▶ _ASSIGNED TASK_
When you reach the line containing "index mcp: (435, 817)" in the records below, start copying exactly, and stop once you have copied the line containing "thumb ip: (170, 99)".
*** Begin section ***
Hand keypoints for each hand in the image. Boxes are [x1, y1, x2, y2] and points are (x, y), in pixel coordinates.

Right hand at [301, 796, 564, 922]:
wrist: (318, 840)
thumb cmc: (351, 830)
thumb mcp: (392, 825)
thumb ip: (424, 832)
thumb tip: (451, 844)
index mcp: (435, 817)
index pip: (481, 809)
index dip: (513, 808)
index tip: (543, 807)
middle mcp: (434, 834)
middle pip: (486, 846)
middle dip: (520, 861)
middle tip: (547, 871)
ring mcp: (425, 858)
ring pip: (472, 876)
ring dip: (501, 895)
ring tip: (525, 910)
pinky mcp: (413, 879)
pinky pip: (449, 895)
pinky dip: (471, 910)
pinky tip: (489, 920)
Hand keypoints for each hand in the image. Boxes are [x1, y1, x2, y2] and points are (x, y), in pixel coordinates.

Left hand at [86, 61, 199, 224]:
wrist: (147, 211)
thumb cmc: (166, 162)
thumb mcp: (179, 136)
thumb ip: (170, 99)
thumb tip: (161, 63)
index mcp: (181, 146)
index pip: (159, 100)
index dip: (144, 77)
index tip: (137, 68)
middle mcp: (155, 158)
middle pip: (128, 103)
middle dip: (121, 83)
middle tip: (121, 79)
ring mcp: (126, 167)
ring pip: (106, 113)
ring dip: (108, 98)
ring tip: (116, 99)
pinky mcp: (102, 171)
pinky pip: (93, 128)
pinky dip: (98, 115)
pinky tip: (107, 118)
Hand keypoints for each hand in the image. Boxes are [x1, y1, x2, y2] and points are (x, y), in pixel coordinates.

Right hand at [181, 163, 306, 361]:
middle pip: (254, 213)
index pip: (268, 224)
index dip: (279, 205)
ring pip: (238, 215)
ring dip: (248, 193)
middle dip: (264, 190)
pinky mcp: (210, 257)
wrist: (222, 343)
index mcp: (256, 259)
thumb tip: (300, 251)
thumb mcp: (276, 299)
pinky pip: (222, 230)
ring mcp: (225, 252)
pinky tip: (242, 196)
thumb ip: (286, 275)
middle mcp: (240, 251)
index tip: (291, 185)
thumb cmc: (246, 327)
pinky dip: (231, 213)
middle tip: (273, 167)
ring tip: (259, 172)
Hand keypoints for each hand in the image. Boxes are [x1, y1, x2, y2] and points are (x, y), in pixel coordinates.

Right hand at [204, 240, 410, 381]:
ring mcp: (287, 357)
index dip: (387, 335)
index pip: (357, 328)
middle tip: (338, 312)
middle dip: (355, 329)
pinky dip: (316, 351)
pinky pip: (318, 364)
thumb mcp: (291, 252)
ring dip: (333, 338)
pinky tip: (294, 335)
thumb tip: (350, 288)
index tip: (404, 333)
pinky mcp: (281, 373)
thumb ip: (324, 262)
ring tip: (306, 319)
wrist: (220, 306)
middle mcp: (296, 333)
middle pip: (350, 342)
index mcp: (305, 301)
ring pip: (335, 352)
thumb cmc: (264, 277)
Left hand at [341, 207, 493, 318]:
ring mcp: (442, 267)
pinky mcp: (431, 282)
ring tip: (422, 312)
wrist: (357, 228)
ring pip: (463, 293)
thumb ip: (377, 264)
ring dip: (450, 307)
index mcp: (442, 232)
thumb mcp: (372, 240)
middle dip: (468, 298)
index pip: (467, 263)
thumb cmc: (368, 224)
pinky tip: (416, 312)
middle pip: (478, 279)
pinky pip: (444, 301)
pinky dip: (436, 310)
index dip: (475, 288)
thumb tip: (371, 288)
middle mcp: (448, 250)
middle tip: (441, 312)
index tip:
*** End section ***
▶ _RESPONSE TO THIS TASK_
index mcp: (435, 817)
index pip: (481, 809)
index dip: (513, 808)
index tip: (543, 807)
middle mcp: (434, 834)
middle pip: (486, 846)
middle dip: (520, 861)
middle tip: (547, 871)
ring mcp: (425, 858)
ring pip: (472, 876)
ring dip: (501, 895)
ring tip: (525, 910)
pinky mcp: (413, 879)
pinky pip: (449, 895)
pinky dip: (471, 910)
pinky tip: (489, 920)
Hand keypoints for each hand in the image. Boxes are [x1, y1, x2, y2] and points are (x, y), in pixel coordinates.

Left hand at [86, 61, 199, 224]:
wrist: (147, 211)
thumb cmc: (166, 162)
thumb mcp: (179, 136)
thumb ip: (170, 99)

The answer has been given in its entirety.